Research Paper Volume 13, Issue 3 pp 4274—4290

The roles of PARP-1 and XPD and their potential interplay in repairing bupivacaine-induced neuron oxidative DNA damage


Figure 3. The key DNA repair protein PARP-1 closely participated in the repair of oxidative DNA damage in neurons caused by bupivacaine. In in vitro, the expressions of key repair protein PARP-1 in the BER pathway were significantly increased following bupivacaine-induced neuronal oxidative DNA damage. And, inhibition of PARP-1 expression with PJ34(a specific inhibitor of PARP) significantly aggravated the bupivacaine neurotoxicity. After SH-SY5Y cells were exposed to 1.5mM bupivacaine, the protein expression of PARP-1 (A, B) was increased obviously in a time-dependent manner.

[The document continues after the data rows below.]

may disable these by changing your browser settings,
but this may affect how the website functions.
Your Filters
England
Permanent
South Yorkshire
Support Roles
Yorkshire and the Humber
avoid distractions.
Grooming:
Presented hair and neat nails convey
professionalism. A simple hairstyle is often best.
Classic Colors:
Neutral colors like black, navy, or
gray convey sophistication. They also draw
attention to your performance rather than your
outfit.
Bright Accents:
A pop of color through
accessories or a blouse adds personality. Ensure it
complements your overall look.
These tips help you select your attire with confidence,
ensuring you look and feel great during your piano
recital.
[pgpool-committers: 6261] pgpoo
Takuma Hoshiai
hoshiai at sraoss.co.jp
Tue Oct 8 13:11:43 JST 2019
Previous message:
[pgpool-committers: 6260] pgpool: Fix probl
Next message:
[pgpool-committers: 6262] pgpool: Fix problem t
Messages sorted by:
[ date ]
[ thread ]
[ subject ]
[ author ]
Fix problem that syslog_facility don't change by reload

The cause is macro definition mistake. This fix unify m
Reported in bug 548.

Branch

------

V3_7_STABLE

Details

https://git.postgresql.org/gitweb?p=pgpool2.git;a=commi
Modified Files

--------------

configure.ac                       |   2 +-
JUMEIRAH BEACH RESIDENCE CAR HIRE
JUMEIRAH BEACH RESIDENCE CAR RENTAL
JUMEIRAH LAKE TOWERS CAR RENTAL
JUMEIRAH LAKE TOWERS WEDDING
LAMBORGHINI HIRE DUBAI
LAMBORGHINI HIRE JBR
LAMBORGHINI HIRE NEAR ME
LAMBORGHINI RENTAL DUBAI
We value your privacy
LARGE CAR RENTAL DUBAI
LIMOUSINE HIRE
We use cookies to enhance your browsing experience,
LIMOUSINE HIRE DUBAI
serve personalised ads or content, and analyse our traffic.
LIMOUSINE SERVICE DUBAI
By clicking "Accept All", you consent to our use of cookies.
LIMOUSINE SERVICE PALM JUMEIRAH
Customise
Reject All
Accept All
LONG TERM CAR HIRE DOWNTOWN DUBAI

In the meantime, the DNA damage was aggravated: The DNA damage marker - phosphorylation level of γ-H2AX was significantly increased (C, D), while the comet assay indicator -the olive tail moment was significantly increased (F, G) in the Bupivacaine group as compared to Control group, which was concomitant with a significant reduction of the ratio of Bcl-2/Bax proteins (C, E) and increases of apoptosis as assessed by flow cytometry (H, I). Data are the mean ± SD of three independent experiments performed in triplicate, (*P <0.05, **P<0.01 vs C group).